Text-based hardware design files
----------
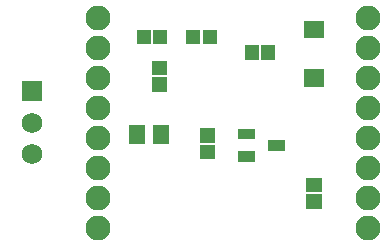
<source format=gts>
G04 Layer: TopSolderMaskLayer*
G04 EasyEDA v6.1.52, Fri, 02 Aug 2019 09:48:55 GMT*
G04 017f6ad9517e406d9769b934d1664338,d60483f80e02402a9409f1f04c283df6,10*
G04 Gerber Generator version 0.2*
G04 Scale: 100 percent, Rotated: No, Reflected: No *
G04 Dimensions in millimeters *
G04 leading zeros omitted , absolute positions ,3 integer and 3 decimal *
%FSLAX33Y33*%
%MOMM*%
G90*
G71D02*

%ADD25C,2.103196*%
%ADD27C,1.727200*%
%ADD32R,1.203198X1.303198*%

%LPD*%
G54D25*
G01X53848Y12319D03*
G01X53848Y14859D03*
G01X53848Y17399D03*
G01X53848Y19939D03*
G01X53848Y22479D03*
G01X53848Y25019D03*
G01X53848Y27559D03*
G01X53848Y30099D03*
G01X30988Y30099D03*
G01X30988Y27559D03*
G01X30988Y25019D03*
G01X30988Y22479D03*
G01X30988Y19939D03*
G01X30988Y17399D03*
G01X30988Y14859D03*
G01X30988Y12319D03*
G36*
G01X24536Y23012D02*
G01X24536Y24739D01*
G01X26263Y24739D01*
G01X26263Y23012D01*
G01X24536Y23012D01*
G37*
G54D27*
G01X25400Y21187D03*
G01X25400Y18542D03*
G36*
G01X45354Y18851D02*
G01X45354Y19756D01*
G01X46807Y19756D01*
G01X46807Y18851D01*
G01X45354Y18851D01*
G37*
G36*
G01X42854Y17901D02*
G01X42854Y18806D01*
G01X44307Y18806D01*
G01X44307Y17901D01*
G01X42854Y17901D01*
G37*
G36*
G01X42854Y19801D02*
G01X42854Y20706D01*
G01X44307Y20706D01*
G01X44307Y19801D01*
G01X42854Y19801D01*
G37*
G36*
G01X48437Y28371D02*
G01X48437Y29845D01*
G01X50114Y29845D01*
G01X50114Y28371D01*
G01X48437Y28371D01*
G37*
G36*
G01X48437Y24257D02*
G01X48437Y25730D01*
G01X50114Y25730D01*
G01X50114Y24257D01*
G01X48437Y24257D01*
G37*
G36*
G01X39606Y18130D02*
G01X39606Y19331D01*
G01X40911Y19331D01*
G01X40911Y18130D01*
G01X39606Y18130D01*
G37*
G36*
G01X39606Y19530D02*
G01X39606Y20731D01*
G01X40911Y20731D01*
G01X40911Y19530D01*
G01X39606Y19530D01*
G37*
G36*
G01X35641Y19367D02*
G01X35641Y21018D01*
G01X37002Y21018D01*
G01X37002Y19367D01*
G01X35641Y19367D01*
G37*
G36*
G01X33609Y19367D02*
G01X33609Y21018D01*
G01X34970Y21018D01*
G01X34970Y19367D01*
G01X33609Y19367D01*
G37*
G54D32*
G01X39050Y28448D03*
G01X40451Y28448D03*
G36*
G01X48623Y15339D02*
G01X48623Y16540D01*
G01X49928Y16540D01*
G01X49928Y15339D01*
G01X48623Y15339D01*
G37*
G36*
G01X48623Y13939D02*
G01X48623Y15140D01*
G01X49928Y15140D01*
G01X49928Y13939D01*
G01X48623Y13939D01*
G37*
G36*
G01X35542Y23845D02*
G01X35542Y25046D01*
G01X36847Y25046D01*
G01X36847Y23845D01*
G01X35542Y23845D01*
G37*
G36*
G01X35542Y25245D02*
G01X35542Y26446D01*
G01X36847Y26446D01*
G01X36847Y25245D01*
G01X35542Y25245D01*
G37*
G01X34859Y28448D03*
G01X36260Y28448D03*
G36*
G01X44803Y26525D02*
G01X44803Y27830D01*
G01X46004Y27830D01*
G01X46004Y26525D01*
G01X44803Y26525D01*
G37*
G36*
G01X43403Y26525D02*
G01X43403Y27830D01*
G01X44604Y27830D01*
G01X44604Y26525D01*
G01X43403Y26525D01*
G37*
M00*
M02*

</source>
----------
- [REQUIREMENT] From the line holding "G01X25400Y18542D03*" to the line holding "G01X42854Y20706D01*", inclusive, restate each line above exactly as written.

- [EXERCISE SOLUTION]
G01X25400Y18542D03*
G36*
G01X45354Y18851D02*
G01X45354Y19756D01*
G01X46807Y19756D01*
G01X46807Y18851D01*
G01X45354Y18851D01*
G37*
G36*
G01X42854Y17901D02*
G01X42854Y18806D01*
G01X44307Y18806D01*
G01X44307Y17901D01*
G01X42854Y17901D01*
G37*
G36*
G01X42854Y19801D02*
G01X42854Y20706D01*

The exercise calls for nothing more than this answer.